The Eucharistic Self, where we come to Christ’s Table, receive Christ in the bread and wine and are nourished by the Spirit of God.

Most Protestant churches make too little of the Service of the Table and celebrate it too seldom. It is the spiritual nourishment of the people of God: the gifts of God for the people of God. I hunger for it every Sunday.

  1. Worship closes with the Apostolic Self: the Sending Forth in Blessing.

“Apostle” means someone who is sent. The close of worship is a sending forth of the people of God on mission to be Christ to the world. The minister and the choir offer the benediction. We go with Jesus’ promise: “ Lo, I am with you always.”
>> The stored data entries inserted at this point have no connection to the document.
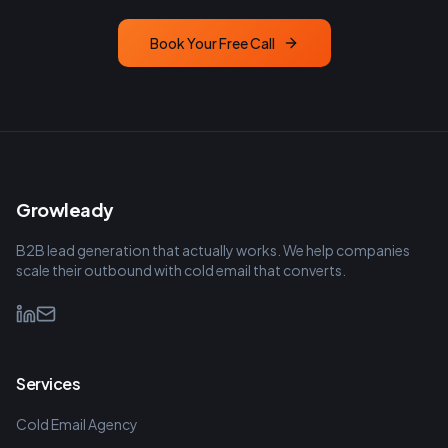
Book Your Free Call
Growleady
B2B lead generation that actually works. We help companies
scale their outbound with cold email that converts.
Services
Cold Email Agency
“Whom shall I send and who will go for us?” God said to Isaiah. “Here am I, send me”, answered Isaiah. The Apostolic Self

Conclusion

I close with a story. It comes from a short story by Andre Dubus. It tells of a stable owner named Luke Ripley who has discovered an essential morning routine. He’d wake before dawn to spend an hour in meditation and conversation with God. Then he’d make breakfast and feed the horses then ride his horse to the local Catholic Church. There he’d celebrate the Mass and have communion with the priest and a few regulars.

He said this morning routine had taught him in his words, “The necessity and wonder of ritual.” And here is how he described it. Ritual, he says,

“allows those who cannot will themselves out of the secular to perform the spiritual (and here is the metaphor),  as dancing allows the tongue-tied man a ceremony of love.”

Our tongues are so tied, our hearts so fickle, but this is what worship gives us: It gives us our ceremony of love.